The nutritive functions of fishes follow the same order of progression as those of the other classes of the vertebrated kingdom. They seize, and in some measure divide, their food with their teeth; they digest it in the stomach, from whence it passes into the intestinal canal, where it receives a supply of bile from the liver, and frequently a liquid similar to that of the pancreas; the nutritive juices, absorbed by vessels analogous to lacteals, and probably taken up in part also directly by the veins, are mingled with the venous blood which is flowing towards the heart, from whence it is pushed to the branchiæ, in which, coming in contact with the water, it is converted into arterial blood, and then proceeds to the nourishment of the whole body.

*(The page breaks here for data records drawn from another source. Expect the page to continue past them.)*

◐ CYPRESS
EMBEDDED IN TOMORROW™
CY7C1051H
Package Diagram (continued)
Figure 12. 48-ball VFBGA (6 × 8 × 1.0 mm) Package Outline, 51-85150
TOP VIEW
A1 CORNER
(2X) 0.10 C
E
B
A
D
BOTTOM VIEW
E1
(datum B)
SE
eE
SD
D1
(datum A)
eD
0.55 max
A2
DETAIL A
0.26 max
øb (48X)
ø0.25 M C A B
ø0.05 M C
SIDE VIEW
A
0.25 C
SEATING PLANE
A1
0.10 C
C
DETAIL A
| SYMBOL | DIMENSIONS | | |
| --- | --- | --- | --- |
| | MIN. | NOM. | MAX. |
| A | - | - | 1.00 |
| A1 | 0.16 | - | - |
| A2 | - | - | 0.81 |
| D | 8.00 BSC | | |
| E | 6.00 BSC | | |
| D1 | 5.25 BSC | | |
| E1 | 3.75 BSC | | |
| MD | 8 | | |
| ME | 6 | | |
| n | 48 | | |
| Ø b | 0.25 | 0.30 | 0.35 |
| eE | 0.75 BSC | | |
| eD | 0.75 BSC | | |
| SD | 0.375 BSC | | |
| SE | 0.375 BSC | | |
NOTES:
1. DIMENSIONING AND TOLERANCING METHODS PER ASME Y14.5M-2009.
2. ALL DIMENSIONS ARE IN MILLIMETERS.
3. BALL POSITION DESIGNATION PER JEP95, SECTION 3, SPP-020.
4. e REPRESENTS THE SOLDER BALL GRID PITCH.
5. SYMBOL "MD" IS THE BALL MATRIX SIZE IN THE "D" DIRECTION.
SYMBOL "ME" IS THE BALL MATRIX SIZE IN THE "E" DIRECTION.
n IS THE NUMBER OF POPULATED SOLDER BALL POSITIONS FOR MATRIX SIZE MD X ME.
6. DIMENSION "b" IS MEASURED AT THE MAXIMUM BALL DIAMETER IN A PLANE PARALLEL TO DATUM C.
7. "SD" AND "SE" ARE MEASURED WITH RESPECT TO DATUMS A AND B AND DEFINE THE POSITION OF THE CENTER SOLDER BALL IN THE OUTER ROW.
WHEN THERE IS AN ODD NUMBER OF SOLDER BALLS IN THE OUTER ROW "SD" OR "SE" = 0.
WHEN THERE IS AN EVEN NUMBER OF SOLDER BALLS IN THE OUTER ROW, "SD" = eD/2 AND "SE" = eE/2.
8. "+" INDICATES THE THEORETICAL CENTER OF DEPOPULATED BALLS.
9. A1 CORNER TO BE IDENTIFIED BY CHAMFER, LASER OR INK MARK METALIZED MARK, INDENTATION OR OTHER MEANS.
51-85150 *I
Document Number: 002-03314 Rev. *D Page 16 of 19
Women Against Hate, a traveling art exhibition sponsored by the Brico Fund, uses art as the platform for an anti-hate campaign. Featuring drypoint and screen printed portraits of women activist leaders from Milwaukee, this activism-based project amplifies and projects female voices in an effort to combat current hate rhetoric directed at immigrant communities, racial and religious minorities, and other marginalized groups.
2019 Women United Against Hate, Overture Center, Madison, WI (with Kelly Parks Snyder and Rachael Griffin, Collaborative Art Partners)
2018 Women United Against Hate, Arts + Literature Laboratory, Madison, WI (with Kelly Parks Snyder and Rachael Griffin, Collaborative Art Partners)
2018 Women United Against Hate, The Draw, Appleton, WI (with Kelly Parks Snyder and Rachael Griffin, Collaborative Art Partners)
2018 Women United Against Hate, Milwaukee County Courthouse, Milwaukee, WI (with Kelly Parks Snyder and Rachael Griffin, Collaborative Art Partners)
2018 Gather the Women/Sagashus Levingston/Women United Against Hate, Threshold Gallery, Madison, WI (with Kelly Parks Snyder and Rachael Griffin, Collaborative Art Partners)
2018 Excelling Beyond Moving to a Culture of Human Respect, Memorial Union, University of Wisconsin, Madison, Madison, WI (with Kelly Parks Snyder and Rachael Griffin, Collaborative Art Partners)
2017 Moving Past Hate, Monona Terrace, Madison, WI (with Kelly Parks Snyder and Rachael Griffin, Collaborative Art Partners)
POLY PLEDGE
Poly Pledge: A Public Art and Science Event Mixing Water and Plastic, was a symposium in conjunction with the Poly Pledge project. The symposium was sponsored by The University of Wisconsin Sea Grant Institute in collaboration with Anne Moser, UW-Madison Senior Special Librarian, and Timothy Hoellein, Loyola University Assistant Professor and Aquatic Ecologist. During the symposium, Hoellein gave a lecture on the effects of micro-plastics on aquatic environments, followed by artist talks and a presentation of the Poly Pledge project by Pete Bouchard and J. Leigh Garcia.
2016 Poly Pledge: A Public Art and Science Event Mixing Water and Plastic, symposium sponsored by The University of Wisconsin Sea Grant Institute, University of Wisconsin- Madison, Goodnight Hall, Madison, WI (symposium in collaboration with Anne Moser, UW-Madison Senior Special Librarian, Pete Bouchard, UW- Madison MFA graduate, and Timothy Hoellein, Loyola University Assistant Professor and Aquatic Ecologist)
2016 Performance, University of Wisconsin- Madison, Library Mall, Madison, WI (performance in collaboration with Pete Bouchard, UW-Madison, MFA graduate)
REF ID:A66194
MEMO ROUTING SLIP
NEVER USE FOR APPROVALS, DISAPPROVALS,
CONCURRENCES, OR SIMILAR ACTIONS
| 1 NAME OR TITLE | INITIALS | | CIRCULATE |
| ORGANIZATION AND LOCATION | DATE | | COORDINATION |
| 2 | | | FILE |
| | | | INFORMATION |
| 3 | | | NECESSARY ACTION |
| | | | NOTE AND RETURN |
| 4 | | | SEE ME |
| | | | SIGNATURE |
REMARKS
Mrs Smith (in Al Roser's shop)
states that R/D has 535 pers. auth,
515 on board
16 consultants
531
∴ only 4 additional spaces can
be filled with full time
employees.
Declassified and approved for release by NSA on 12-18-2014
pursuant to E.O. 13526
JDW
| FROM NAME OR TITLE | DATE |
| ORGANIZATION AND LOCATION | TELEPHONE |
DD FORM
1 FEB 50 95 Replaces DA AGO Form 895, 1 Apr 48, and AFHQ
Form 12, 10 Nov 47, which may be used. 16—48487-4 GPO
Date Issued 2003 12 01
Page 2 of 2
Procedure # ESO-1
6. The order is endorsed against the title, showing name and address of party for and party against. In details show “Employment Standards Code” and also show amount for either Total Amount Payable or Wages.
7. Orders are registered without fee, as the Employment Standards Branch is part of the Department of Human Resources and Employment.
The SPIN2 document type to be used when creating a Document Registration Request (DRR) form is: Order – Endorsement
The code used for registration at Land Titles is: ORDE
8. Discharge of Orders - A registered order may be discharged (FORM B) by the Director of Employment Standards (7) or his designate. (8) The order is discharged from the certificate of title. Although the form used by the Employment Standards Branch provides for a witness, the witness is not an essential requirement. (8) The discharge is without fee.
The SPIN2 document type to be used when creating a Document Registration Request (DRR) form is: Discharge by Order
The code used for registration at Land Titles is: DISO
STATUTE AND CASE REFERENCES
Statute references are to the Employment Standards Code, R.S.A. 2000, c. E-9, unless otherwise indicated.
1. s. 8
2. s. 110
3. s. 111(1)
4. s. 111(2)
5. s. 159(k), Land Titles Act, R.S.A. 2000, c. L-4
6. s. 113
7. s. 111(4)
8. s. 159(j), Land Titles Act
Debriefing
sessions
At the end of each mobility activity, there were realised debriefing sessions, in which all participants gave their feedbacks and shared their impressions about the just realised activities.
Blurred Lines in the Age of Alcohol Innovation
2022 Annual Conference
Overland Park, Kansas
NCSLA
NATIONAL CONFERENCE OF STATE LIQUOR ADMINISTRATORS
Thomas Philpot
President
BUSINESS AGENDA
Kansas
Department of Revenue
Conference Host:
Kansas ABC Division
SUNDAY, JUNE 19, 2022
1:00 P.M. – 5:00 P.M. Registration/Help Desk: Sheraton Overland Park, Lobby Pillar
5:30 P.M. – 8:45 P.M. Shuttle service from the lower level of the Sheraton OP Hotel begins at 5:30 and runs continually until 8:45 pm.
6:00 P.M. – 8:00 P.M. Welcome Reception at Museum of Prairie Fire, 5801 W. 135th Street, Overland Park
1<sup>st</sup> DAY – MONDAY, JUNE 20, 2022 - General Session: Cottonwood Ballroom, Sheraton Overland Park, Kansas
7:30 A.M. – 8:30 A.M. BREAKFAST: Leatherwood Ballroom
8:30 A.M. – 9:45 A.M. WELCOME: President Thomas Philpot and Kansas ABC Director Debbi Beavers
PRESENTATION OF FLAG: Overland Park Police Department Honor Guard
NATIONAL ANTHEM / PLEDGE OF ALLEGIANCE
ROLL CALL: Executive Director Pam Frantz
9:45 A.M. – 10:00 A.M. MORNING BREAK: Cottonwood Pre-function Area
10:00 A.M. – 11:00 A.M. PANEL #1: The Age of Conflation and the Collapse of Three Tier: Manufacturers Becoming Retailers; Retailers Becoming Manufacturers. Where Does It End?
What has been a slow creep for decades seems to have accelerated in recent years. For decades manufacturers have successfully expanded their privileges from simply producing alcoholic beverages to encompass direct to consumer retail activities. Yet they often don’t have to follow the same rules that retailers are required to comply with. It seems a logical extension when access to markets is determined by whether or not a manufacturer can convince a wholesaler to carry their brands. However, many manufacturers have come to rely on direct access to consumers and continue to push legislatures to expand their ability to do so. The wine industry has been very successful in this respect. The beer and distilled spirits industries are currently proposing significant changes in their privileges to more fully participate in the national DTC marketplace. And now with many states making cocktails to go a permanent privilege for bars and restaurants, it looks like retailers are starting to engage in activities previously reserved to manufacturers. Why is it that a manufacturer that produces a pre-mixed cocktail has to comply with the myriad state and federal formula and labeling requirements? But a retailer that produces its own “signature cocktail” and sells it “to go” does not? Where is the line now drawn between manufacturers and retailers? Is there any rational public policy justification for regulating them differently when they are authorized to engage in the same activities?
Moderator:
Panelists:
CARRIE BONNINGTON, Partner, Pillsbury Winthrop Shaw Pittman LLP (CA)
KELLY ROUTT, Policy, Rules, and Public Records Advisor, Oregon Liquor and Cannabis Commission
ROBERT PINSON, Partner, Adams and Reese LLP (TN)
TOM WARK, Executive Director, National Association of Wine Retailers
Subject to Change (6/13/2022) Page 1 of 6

Fishes are in general extremely voracious, and the rule of “eat or be eaten,” applies to them with unusual force. They are almost constantly engaged either in the active pursuit or patient waiting for their prey—their degree of power in its capture depending, of course, on the dimensions of the mouth and throat, and the strength of the teeth and jaws. If the teeth are sharp and curved, they are capable of seizing and securing either a large and fleshy bait, or the slenderest and most agile animal; if these parts are broad and strong, they are able to bruise the hardest aliment; if they are feeble or almost wanting, they are only serviceable in procuring some inert or unresisting prey. Fishes indeed, in most instances, show but little choice in the selection of their food, and their digestive powers are so strong and rapid as speedily to dissolve all animal substances. They greedily swallow other fishes, notwithstanding the sharp spines or bony ridges with which they may be armed; they attack and devour crabs and shell-fish, gulping them entire, without the least regard to the feelings of their families; they do not object occasionally to swallow the young even of their own species, and the more powerful kinds carry their warfare into other kingdoms of nature, and revel on rats, reptiles and young ducklings, to say nothing, gentle reader, of the ferocious shark, which not seldom makes a meal even of the lord of the creation. A particular friend of ours has his right leg in the West Indies, in consequence of an act of aggression alike unpleasant and uncalled for, and which a Christian-minded pedestrian finds it easier to forgive than forget. The species which live chiefly on vegetables are few in number, almost all fishes preferring pork to green peas.